2. Get familiar with more than one app. You might prefer Zoom, but your school might specify Microsoft Teams, and your private pupil might only have WhatsApp video.
3. Many music education organisations and companies have published free online resources for the pandemic. Check out these recommendations from Music Mark.
4. Pupils with additional needs, disabilities or learning difficulties may find the online interface more challenging. Read this guidance from Drake Music, a charity for music education and disability.

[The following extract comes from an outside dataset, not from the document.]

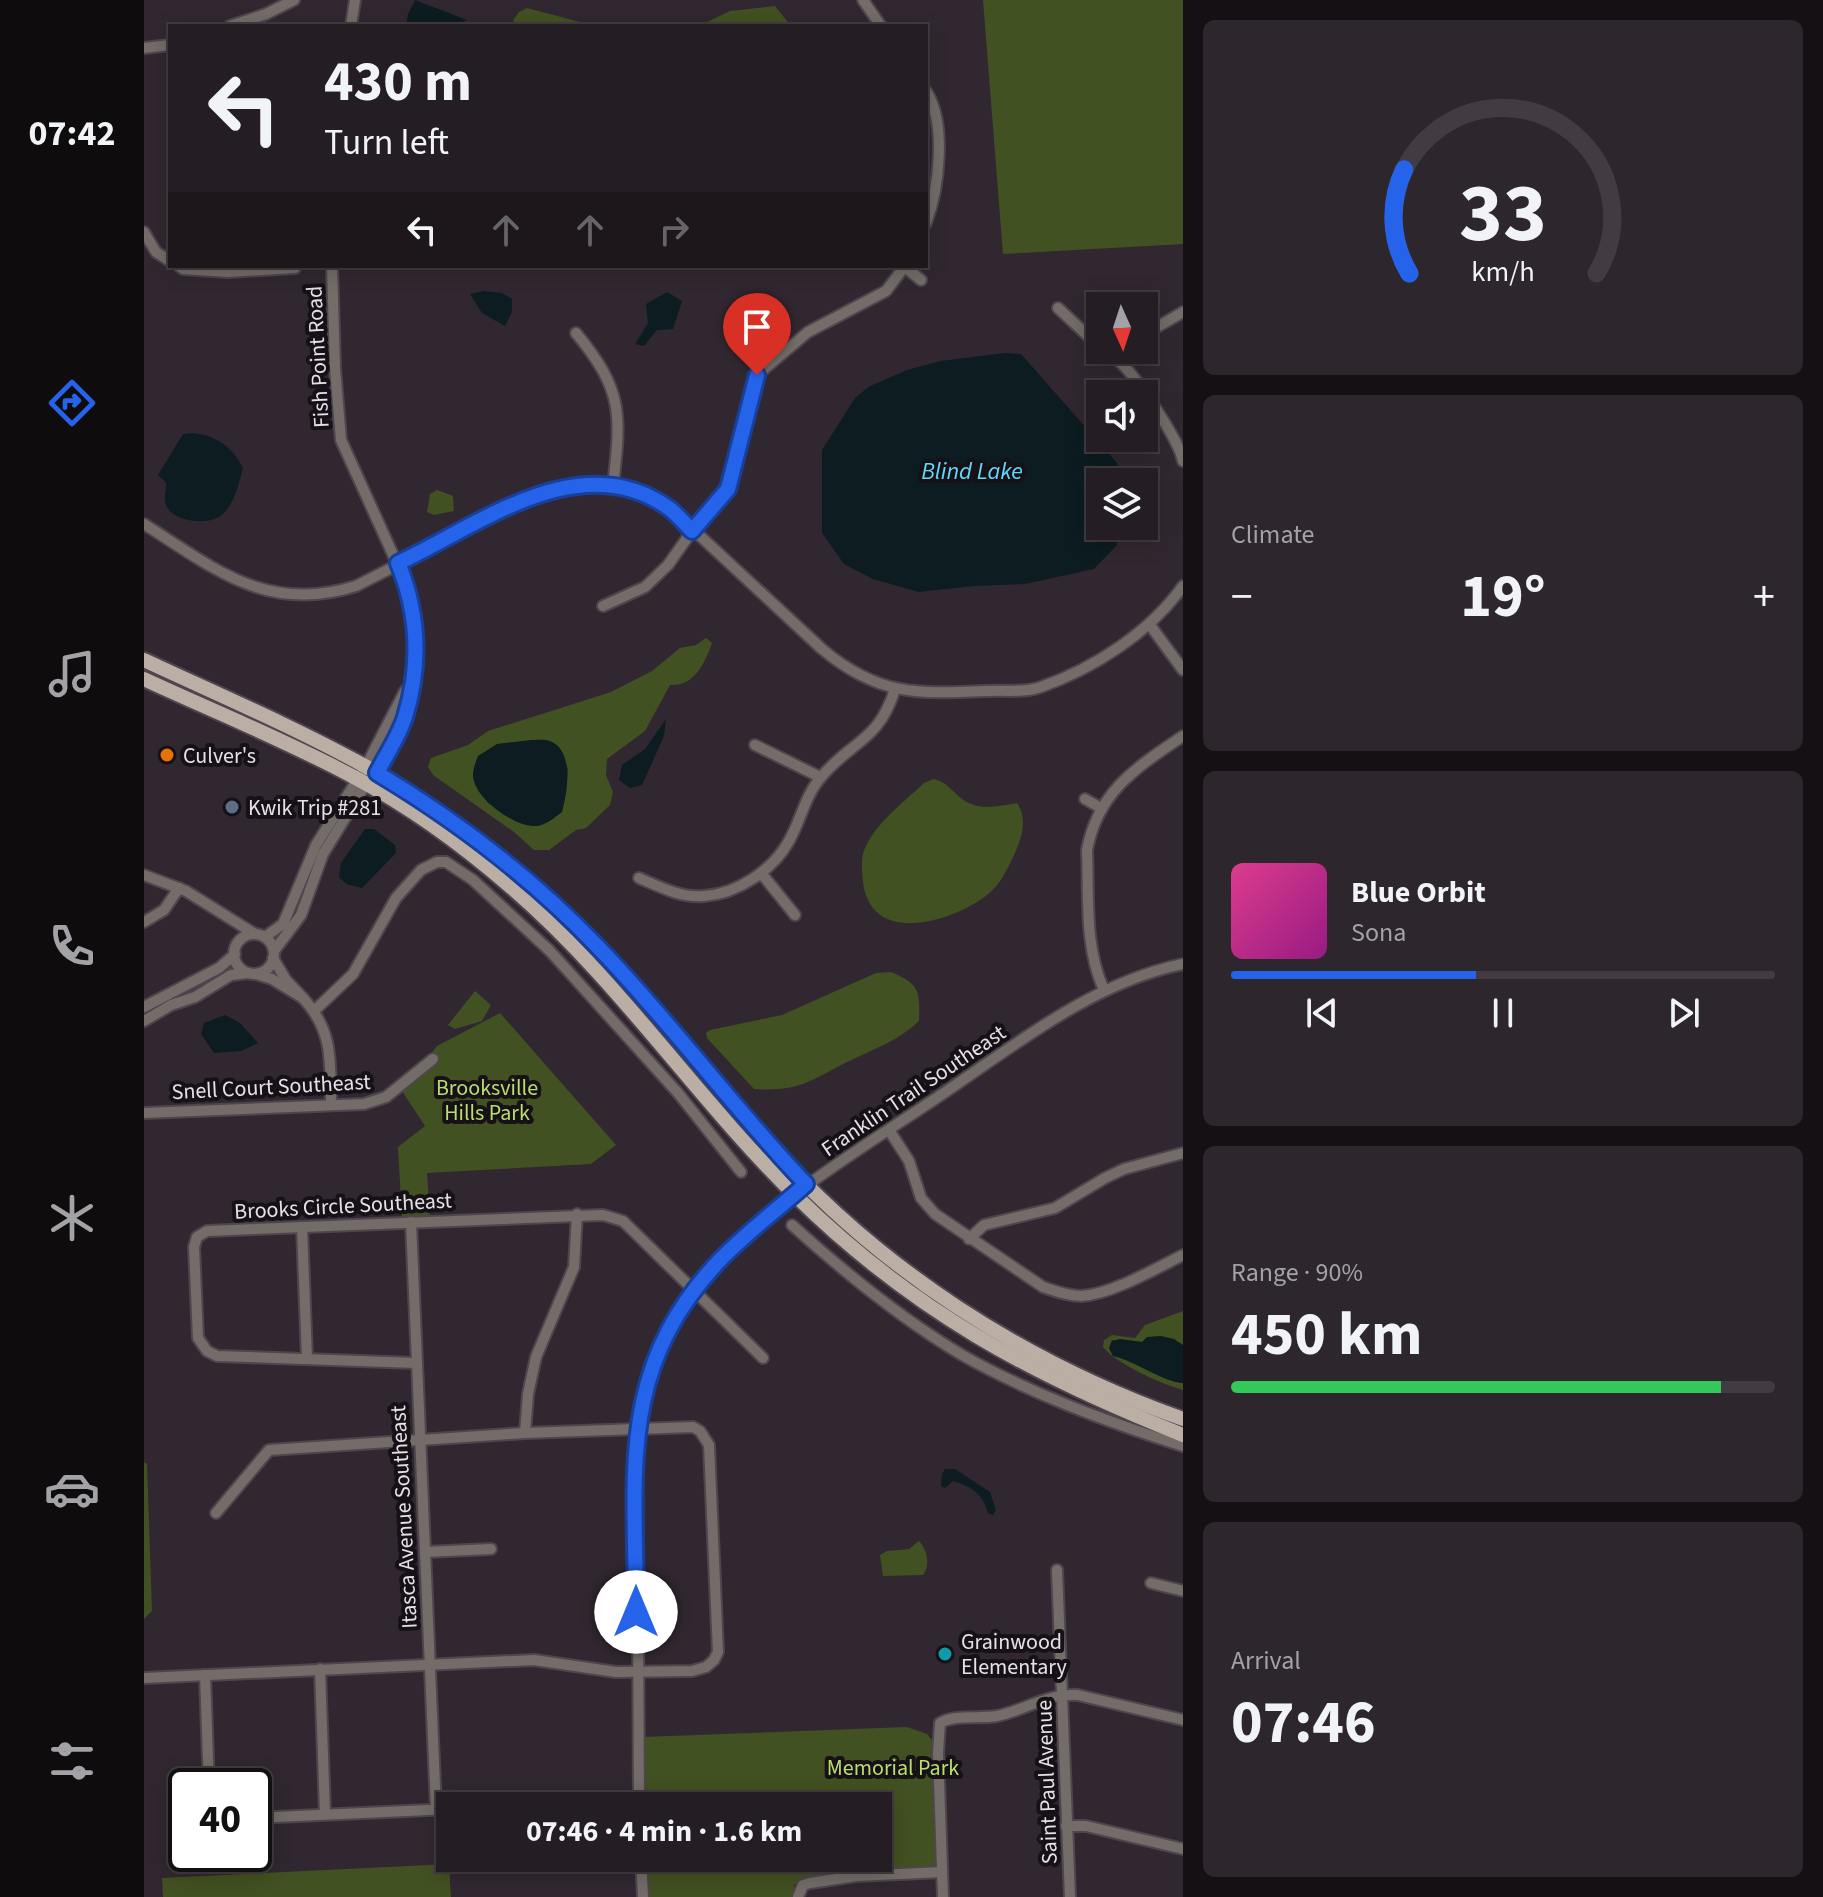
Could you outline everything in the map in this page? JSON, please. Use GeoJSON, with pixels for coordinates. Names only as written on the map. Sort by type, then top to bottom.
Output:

5. Online teaching can feel more distanced and less human, so make sure you leave time for a chat – with parents (if appropriate) as well as pupils.
Making the leap
Accelerated into action by Covid, Rhiannon Jeffreys set up Starling Music Academy and was awarded a £5,000 grant from the Prince’s Trust and Young Innovators Programme for transforming music theory teaching and providing bespoke digital learning.
The idea, she says, is to help students pass music theory exams through individually tailored courses, freeing up time in their regular lessons. The programme “recreates some of the good parts of in-person learning, with the convenience of being online” and creates jobs for musicians.
“I found it important to create a pleasant workspace,” she says, “and set myself breaks and boundaries. I’ve implemented a ‘no teaching emails at the weekend policy’ because I realised I was on call seven days a week.”
“Music is such a human thing and I didn’t want anyone to feel like they were learning from robots. My students have adapted very well. I haven’t found that their attention spans are different with online learning. Without online teaching, both musicians and music students would have suffered even more than they have already, and for that I will always be grateful.”